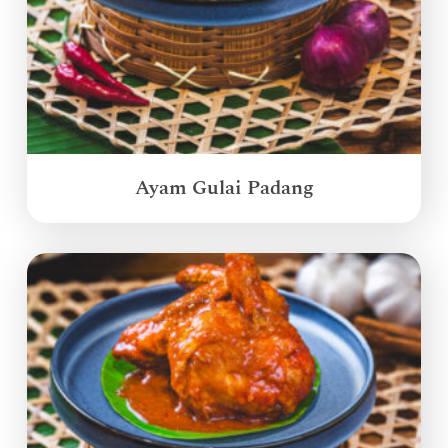
Ayam Gulai Padang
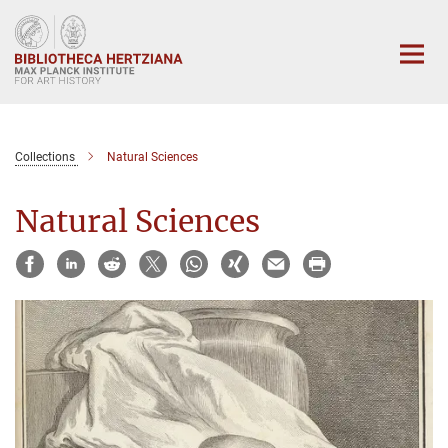
Main-
Content
Collections
Natural Sciences
Natural Sciences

Exercise description: Word for word, quote the lines above. Omit the pictures.

Result:
Ayam Gulai Padang
Main-
Content
Collections
Natural Sciences
Natural Sciences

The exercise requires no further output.